My paper explores the relationship between vocality and animality as ciphers through which imperial actors – both European and Siamese – negotiated their understanding of humanity and civility as contested categories in the decades around the Franco-Siamese War (1893). Across the colonial nineteenth-century, European officials constructed an acoustic regime of knowledge in which “the proper human voice” served as an index of humanity (Ochoa 2014). The European traveler’s dehumanizing description of the ape-like native, his voice an untamed howl, is a well-worn trope of the colonial archive. I invert such predictable zoological dynamics to juxtapose two figures in foreign lands: the noisy European and the listening Siamese. Bringing together traces of European singing and Siamese listening from travel narratives, ethnographic reports, and lurid newspaper accounts, I illustrate the Siamese elite’s negotiation of the colonial encounter in their understanding of European vocality through animalistic comparison. Such competing conceptions of humanity – civilized and savage, singing and howling, elephant and ape – served as an overlapping relational politics in which imperial actors constituted their place in the colonial-liminal through acts of listening.

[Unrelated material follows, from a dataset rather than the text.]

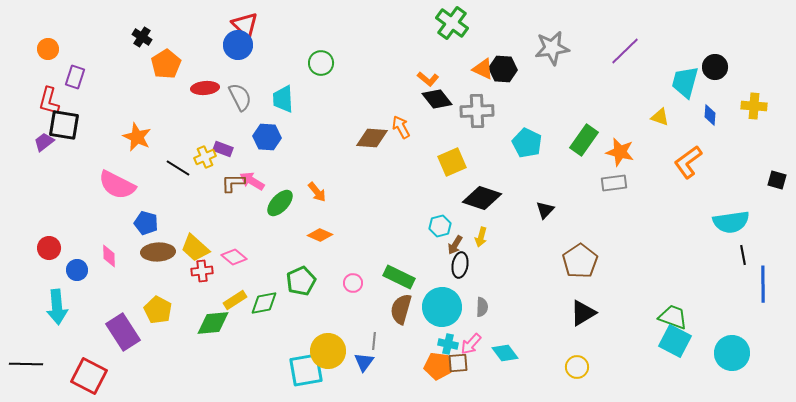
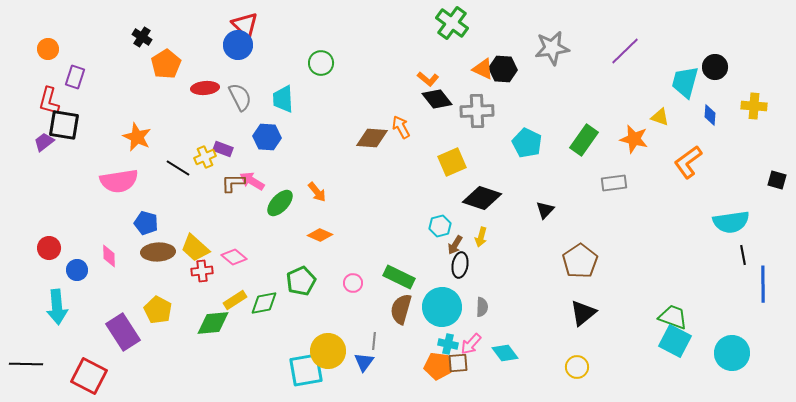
orange star at (620, 152): moved 14 px right, 13 px up
pink semicircle at (117, 185): moved 2 px right, 4 px up; rotated 36 degrees counterclockwise
black triangle at (583, 313): rotated 8 degrees counterclockwise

Michael Kinney, The Life Course of a Voice

In his collection of stories Evenings with the Orchestra (1852), Berlioz paints a bleak image of vocal aging. In his fictional depiction of an aging tenor, the voice is described as a “fragile instrument,” the singer a tenuous deity reducible “to mortal ranks” as he ages. Some 170 years later, contemporary voice medicine and pedagogy continue to echo Berlioz’s attitudes, categorizing aging as a vocal pathology. Vocal qualities associated with aging— breathiness, uneven vibrato, and reduced resonance— are heard as deficits to operatic vocality. This listening paradigm is shaped by modern biomedicalized concepts of the life course that emerged in the nineteenth century and figure aging as a process of decline. The aging voice in opera is often reduced to an abject sonic entity.

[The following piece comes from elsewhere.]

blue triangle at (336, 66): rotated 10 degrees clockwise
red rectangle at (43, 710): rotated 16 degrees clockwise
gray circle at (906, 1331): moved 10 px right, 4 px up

This paper explores ageist and ableist logics of the contemporary classical vocal life course in literature from voice pedagogy, voice studies, and vocal arts medicine. Decline narratives are the dominant modality for conceptualizing vocal aging in these fields of discourse and, together, constitute a listening culture where aging “disables” singers. Aging’s stigmatized position in operatic aurality has led to an imperative among singers and other voice professionals to seek out rehabilitative therapies to maintain what I call a “requisite operatic vocality.” While these therapies prolong careers, they simultaneously erase aging voices from operatic soundscapes. Turning to Nina Eidsheim’s listener-centered vocal analysis (2019), I explore how aging voices are shaped in professional discourse by early gerontological knowledge of the aging body as a site for medical inquiry.

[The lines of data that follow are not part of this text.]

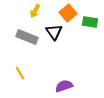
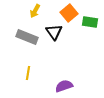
orange square: moved 1 px right
yellow line: moved 8 px right; rotated 40 degrees clockwise
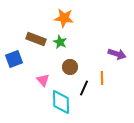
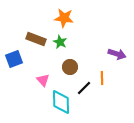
black line: rotated 21 degrees clockwise
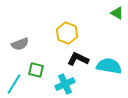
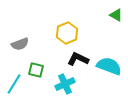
green triangle: moved 1 px left, 2 px down
yellow hexagon: rotated 15 degrees clockwise
cyan semicircle: rotated 10 degrees clockwise
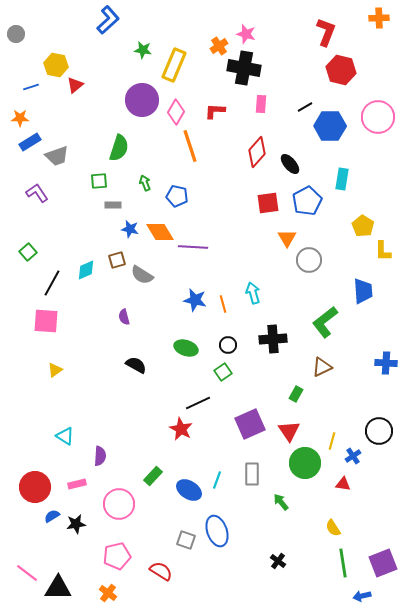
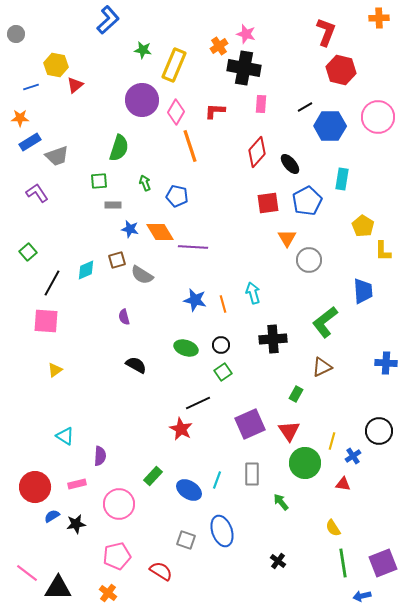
black circle at (228, 345): moved 7 px left
blue ellipse at (217, 531): moved 5 px right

Voices that do not alter their life course, I argue, are heard to be “out of time” with the narrow line of acceptable operatic vocal timbres and are, therefore, deemed artistically irrelevant. This introduces an important temporal dimension into understandings of operatic vocality. Drawing on disability aesthetics and age studies, I explore how the vocal life course defines ideas of artistic competence, aging, and beauty, which expose the neoliberal logic of operatic singing. Probing the effects life course ideologies have on listening, I consider how the fetishization of youthful voices comes at the cost of limiting opera’s aurality.